MPs bid to delay fuel rise fails
An attempt by Labour to delay an increase in fuel duty, which was supported by politicians from Northern Ireland, has failed.
Using a motion in the House of Commons the Labour Party wanted to delay an increase in fuel duty of 3p a litre planned for January.
Their motion was defeated in Westminster by a government majority of 48 on Monday.
Labour had specifically wanted to delay the rise until at least April 2013.
The Shadow Secretary of State for Northern Ireland Vernon Coaker said: "It would be wrong to go ahead with another tax rise which would hit people hard when they are worried about family finances or the future of their business."
It was an argument which was supported by the DUP, who voted with Labour against the duty rise.
The party's deputy leader Nigel Dodds said the planned tax increase could cut economic growth.
He said Northern Ireland would be hit hard by the duty increase and he said fuel prices in Northern Ireland were "the highest in the UK".
The North Belfast MP also said it would be the vulnerable who would be "the hardest hit".'Difficult times'
He told the BBC his party "would continue to fight this increase". He said he was encouraged that the "pressure is beginning to get through to the Treasury".
The SDLP's three MPs voted with Labour against the planned increase.
The South Down MP Margaret Ritchie told the BBC that her party wanted a freeze on duty.
She was particularly concerned about people in rural areas who have to rely heavily on travelling by car.
She wanted a freeze because she claimed: "It would help hard pressed families at a time when they are facing difficult economic times."
The North Down MP Lady Hermon voted to oppose the rise in duty.
Speaking to the BBC she said that she was "really weary listening to the government telling us how much they are doing to help families".

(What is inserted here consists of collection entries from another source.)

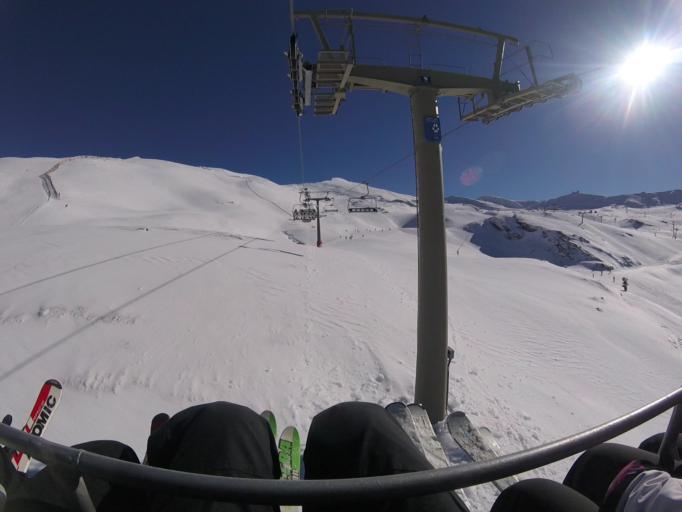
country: ES
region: Andalusia
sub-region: Provincia de Granada
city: Guejar-Sierra
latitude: 37.0736
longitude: -3.3850
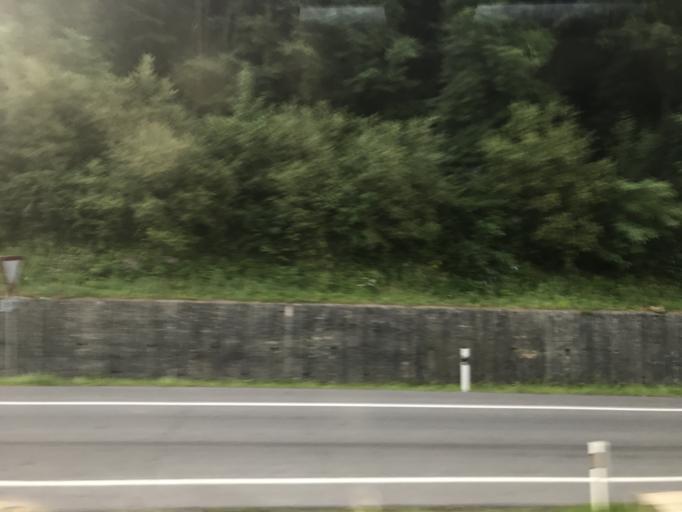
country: ES
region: Basque Country
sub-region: Provincia de Guipuzcoa
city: Icazteguieta
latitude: 43.0955
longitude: -2.1130
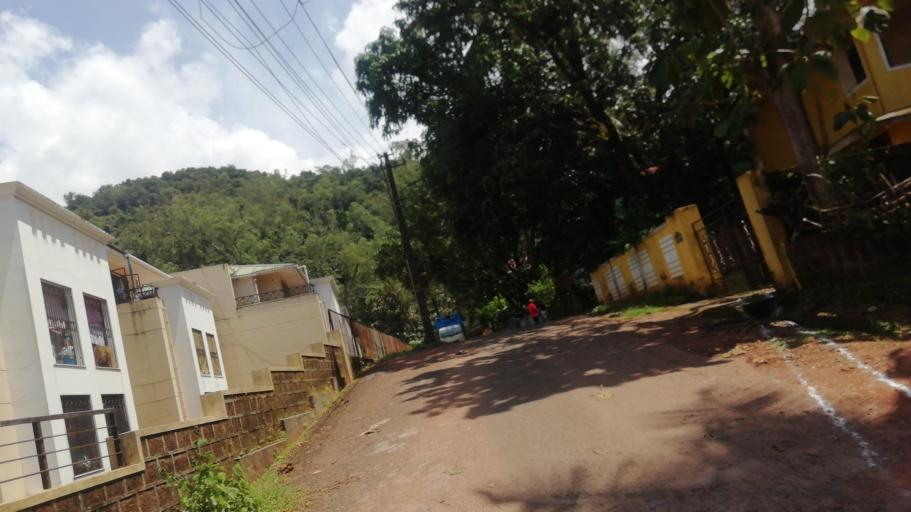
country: IN
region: Goa
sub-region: North Goa
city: Ponda
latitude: 15.3879
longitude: 74.0054
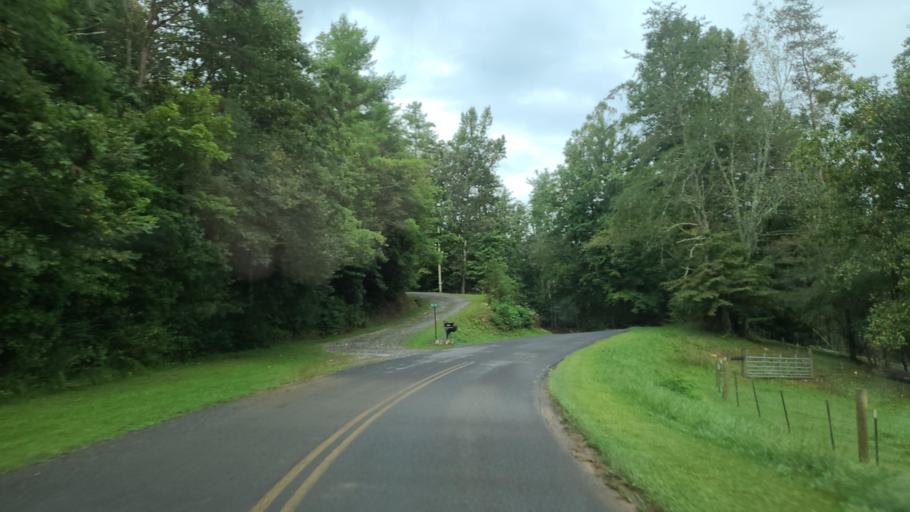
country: US
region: Georgia
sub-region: Gilmer County
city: Ellijay
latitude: 34.7983
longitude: -84.5614
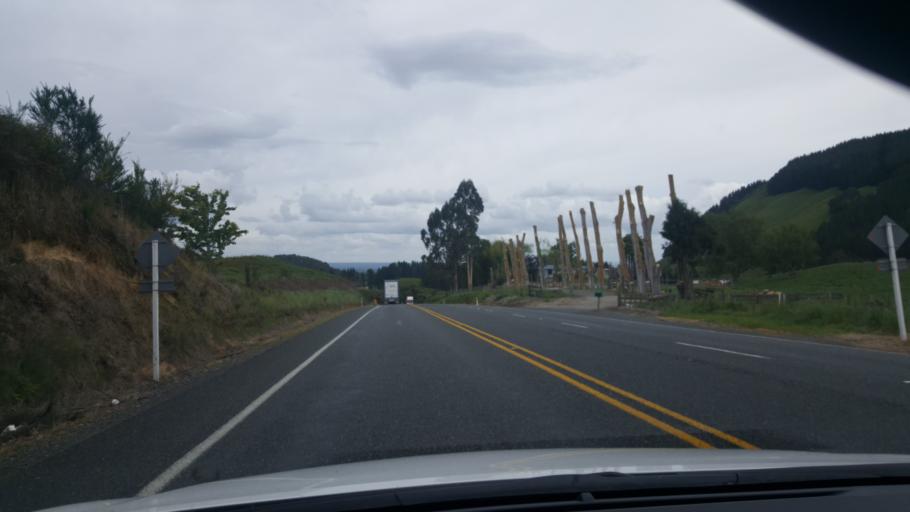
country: NZ
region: Bay of Plenty
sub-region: Rotorua District
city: Rotorua
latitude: -38.3486
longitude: 176.3612
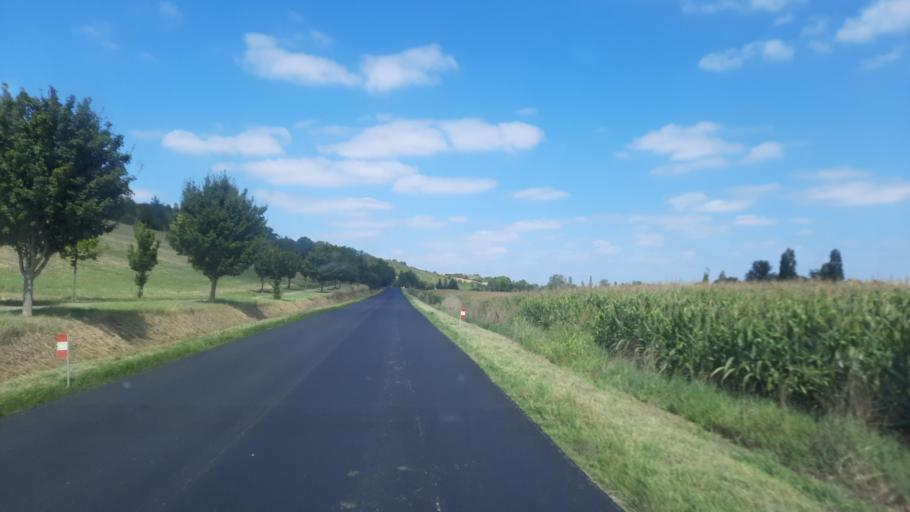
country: FR
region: Midi-Pyrenees
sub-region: Departement du Gers
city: Lombez
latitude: 43.4657
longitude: 0.8918
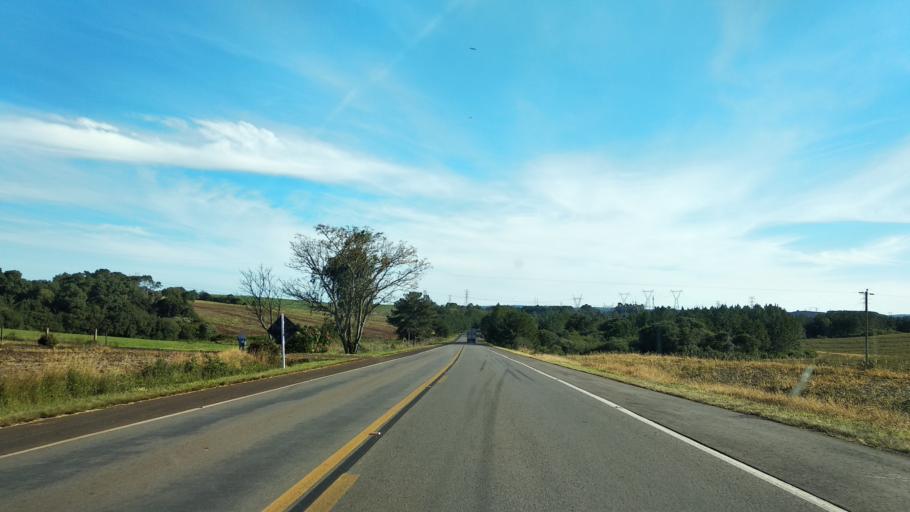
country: BR
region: Santa Catarina
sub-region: Celso Ramos
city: Celso Ramos
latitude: -27.5343
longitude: -51.4009
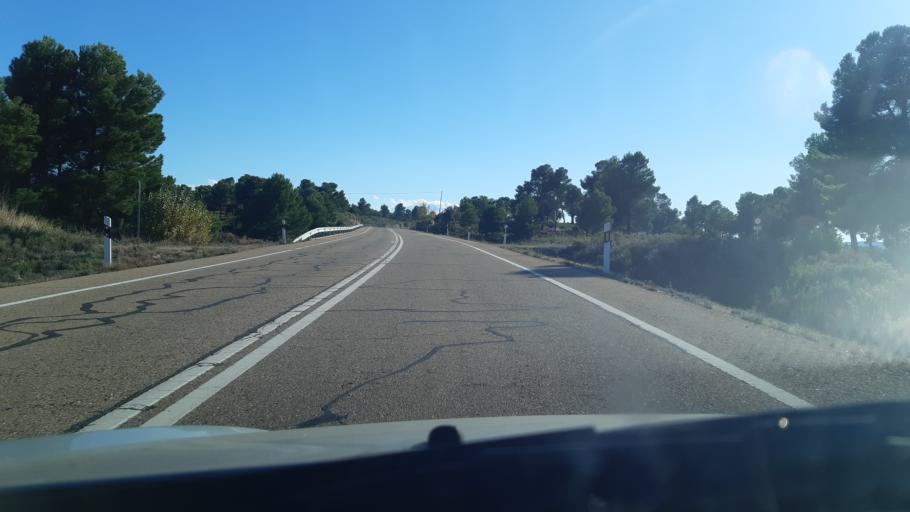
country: ES
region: Aragon
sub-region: Provincia de Teruel
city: Fornoles
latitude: 40.9333
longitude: -0.0124
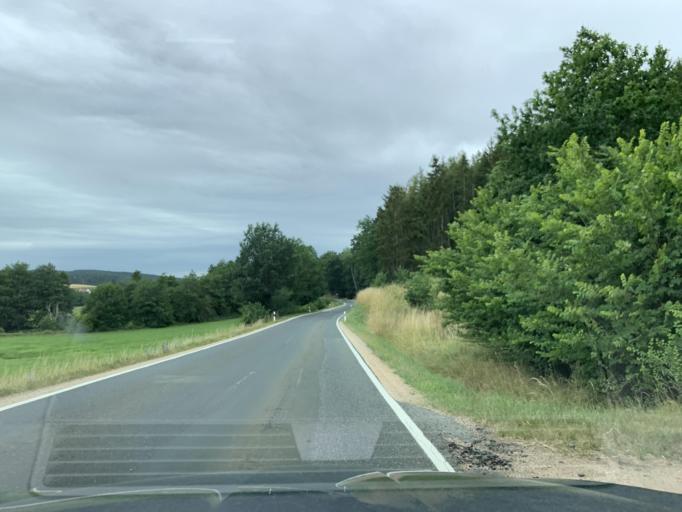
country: DE
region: Bavaria
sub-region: Upper Palatinate
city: Pettendorf
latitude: 49.3646
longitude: 12.3581
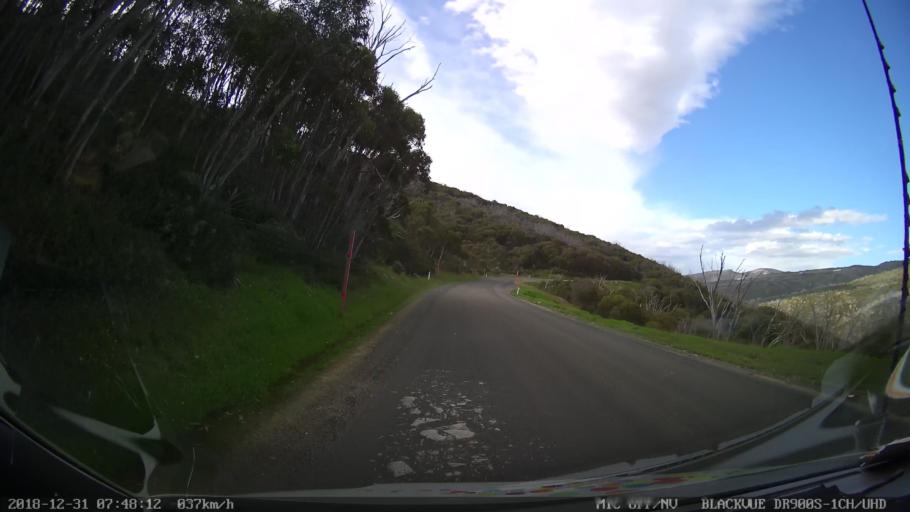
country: AU
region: New South Wales
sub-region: Snowy River
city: Jindabyne
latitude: -36.3673
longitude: 148.3926
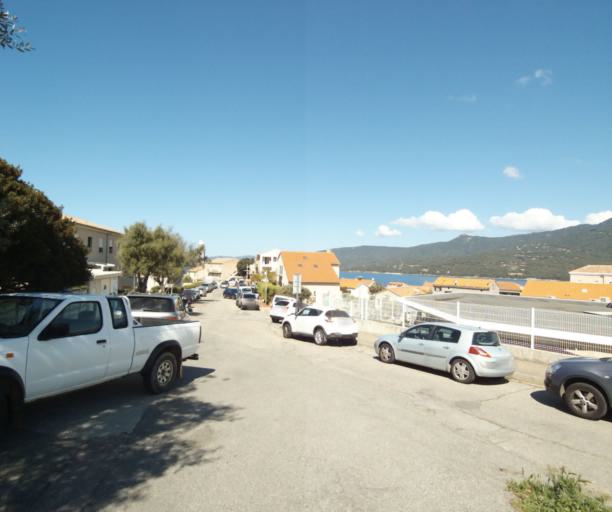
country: FR
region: Corsica
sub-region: Departement de la Corse-du-Sud
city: Propriano
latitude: 41.6745
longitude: 8.9077
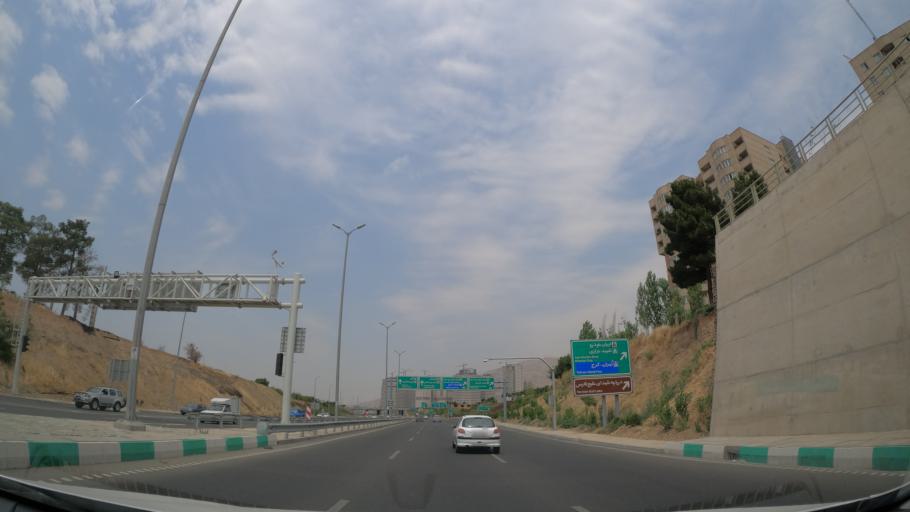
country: IR
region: Tehran
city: Shahr-e Qods
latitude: 35.7446
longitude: 51.1959
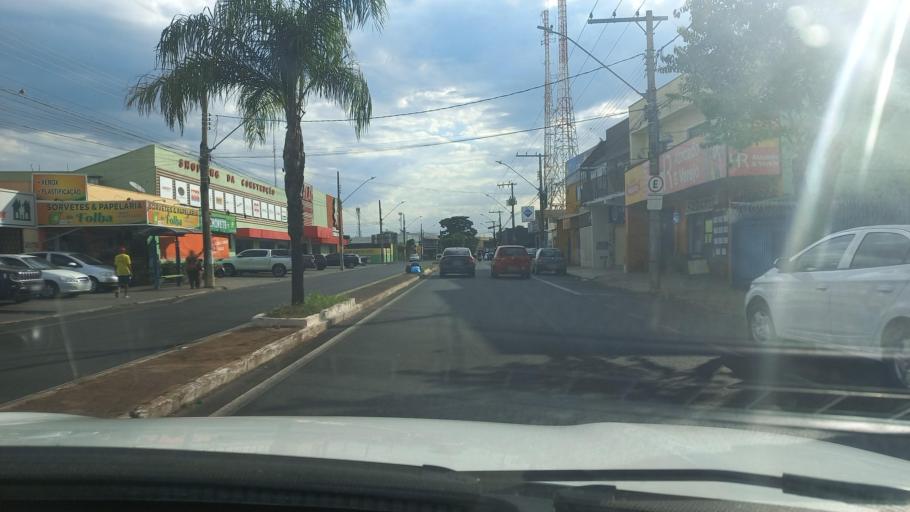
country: BR
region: Minas Gerais
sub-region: Uberaba
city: Uberaba
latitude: -19.7666
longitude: -47.9206
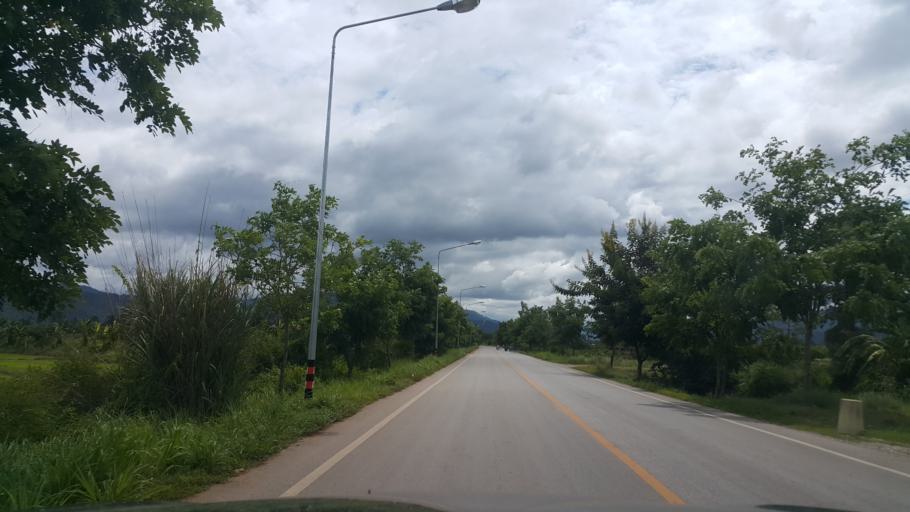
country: TH
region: Phitsanulok
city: Chat Trakan
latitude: 17.2745
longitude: 100.6134
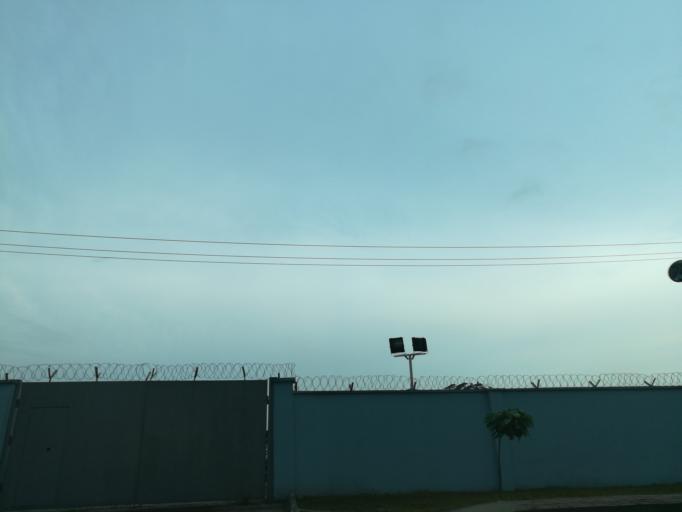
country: NG
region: Rivers
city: Port Harcourt
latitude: 4.8160
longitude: 7.0307
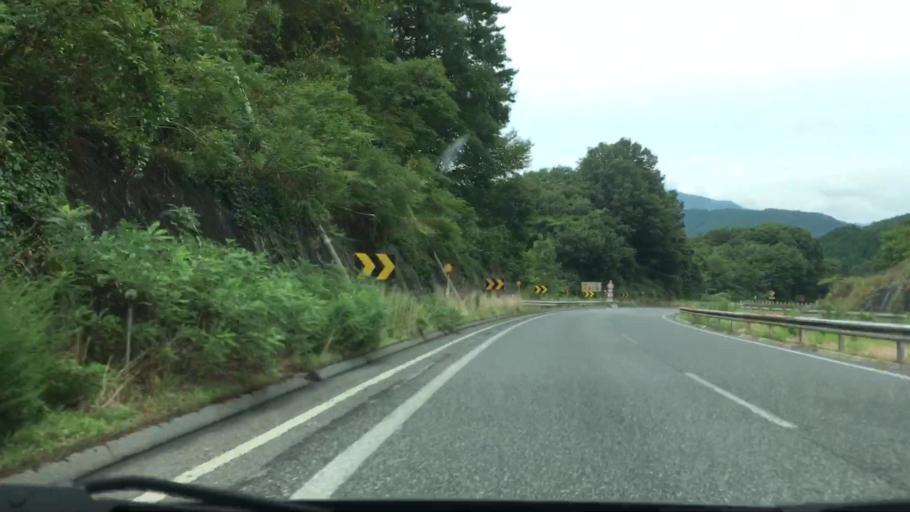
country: JP
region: Okayama
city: Niimi
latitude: 35.0145
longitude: 133.5849
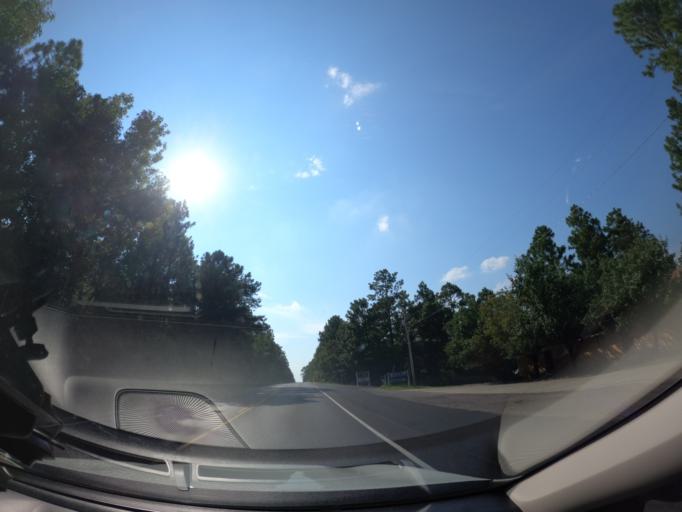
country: US
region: South Carolina
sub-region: Aiken County
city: Jackson
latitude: 33.4029
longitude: -81.7702
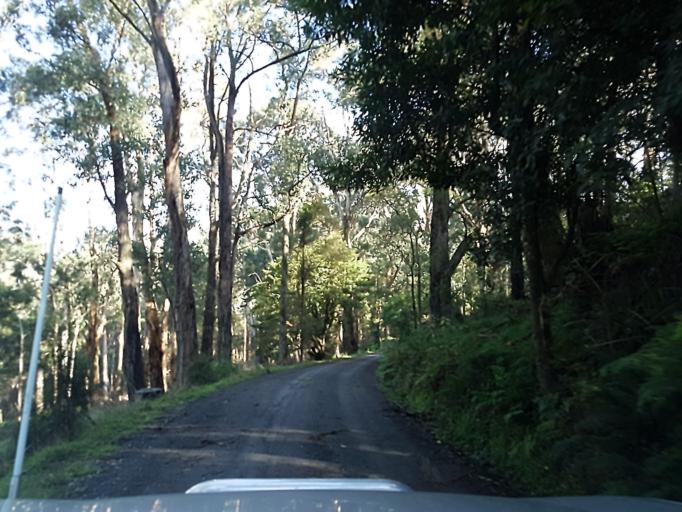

She said if the government were listening they would have "announced the 3p cut in fuel duty tonight".
The independent MP also added that she thought the coalition government "didn't appear to care".
The duty increase was originally to be introduced last August, but in June the Chancellor George Osborne announced he was postponing it for five months, saying it was being funded by what he called "larger-than-forecast savings in departmental budgets".
The Treasury said fuel was currently 10p cheaper than it would have been if the earlier increases in duty had not been postponed.